Mary Goddard – A Woman of Many Firsts

Mary Katherine Goddard, born this week (June 16) in 1738, in Connecticut (birthplace town not recorded), was a woman of many firsts.  After moving to Providence, R.I., in 1762, Mary, her mother and her brother William established a printing business, but when William left to start up another print shop in Philadelphia, Mary decided to start a newspaper.  In 1766, with her mother’s help, she began publishing The Providence Gazette, making her America’s first official female newspaper publisher.

Mary ran the Gazette for two years before selling it and joining her brother in Philadelphia, where she helped him publish The Pennsylvania Chronicle until William again moved, to Baltimore, MD. There he set up another print shop and in 1773 established The Maryland Journal, which became a leading voice in the call for America to seek independence from Great Britain.

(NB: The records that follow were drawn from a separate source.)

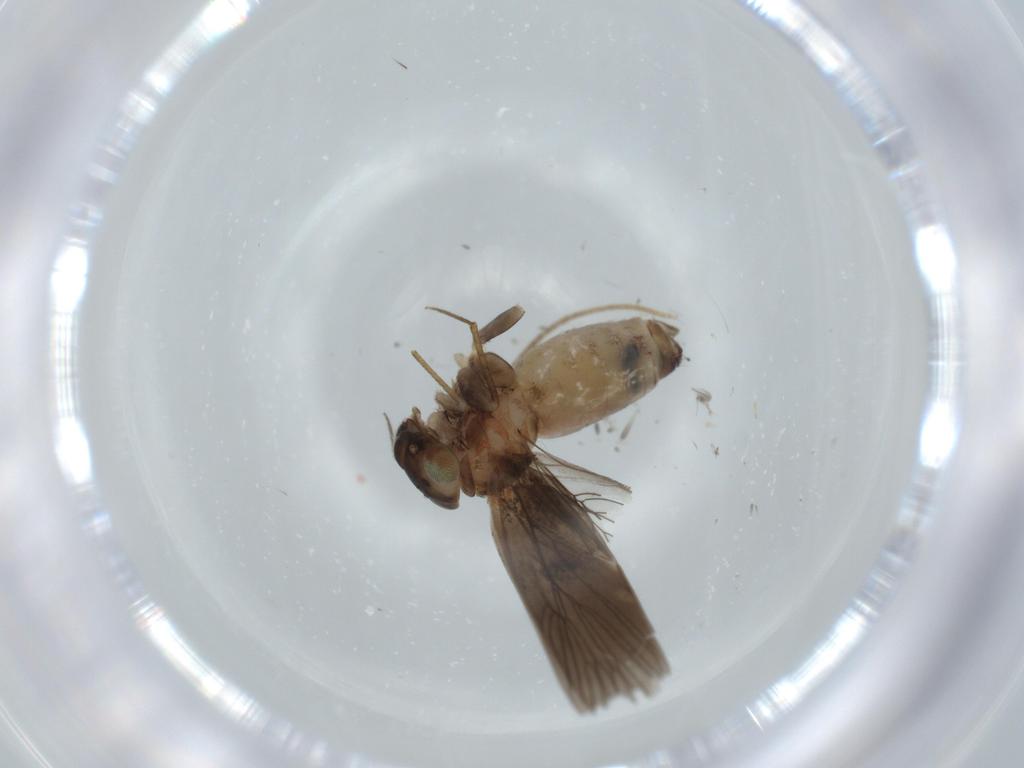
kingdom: Animalia
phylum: Arthropoda
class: Insecta
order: Psocodea
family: Lepidopsocidae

And once again Mary followed him, selling the Chronicle in 1774 and moving to Baltimore to help run the Journal.   The next year, 1775, Mary was listed as both the editor and publisher on the Journal’s masthead, and in June of that year the Journal scored something of a “scoop” by being the first paper to publish a detailed account of what is now considered the first pitched battle of the American Revolution, the Battle of Bunker Hill.

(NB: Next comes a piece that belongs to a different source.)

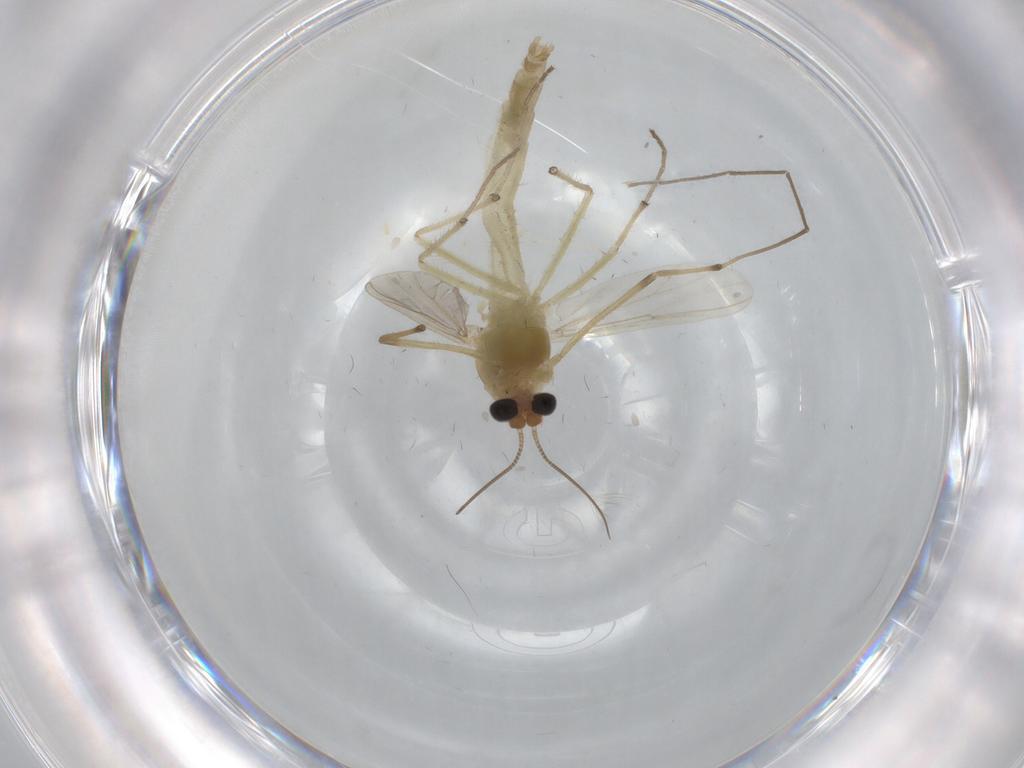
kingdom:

And in 1775, Mary added another “first” to her resume by becoming postmaster of the Baltimore Post Office, the first woman to hold a postmaster position in America.   Mary would distinguish herself in that job for 14 years until U.S. Postmaster Samuel Osgood removed her in order to give the position to a political crony.  In protest, some 250 citizens of Baltimore, including more than 200 of the city’s leading businessmen, drew up a petition demanding that she be reinstated — alas, unsuccessfully.

But it was her final two “firsts” that were the most important.  When, in January of 1777, America’s Continental Congress decreed that the Declaration of Independence should be printed and widely circulated, Mary offered to do the printing, despite the fact that the British considered the Declaration a treasonous document, meaning that anyone associated it was a traitor and therefore subject to harsh reprisals.  Undaunted, Mary became the second American printer to publish the Declaration, but the first to publish it with the typeset names of all of the document’s signatories.

Those signatories included 56 courageous men, most prominently its author, Thomas Jefferson, as well as John Adams, Benjamin Franklin and, in bold script, John Hancock.

Also included was one courageous woman.  As publisher, Mary decided to print her own name at the bottom of the document, making her — in a way — not just the first, but the only woman signatory.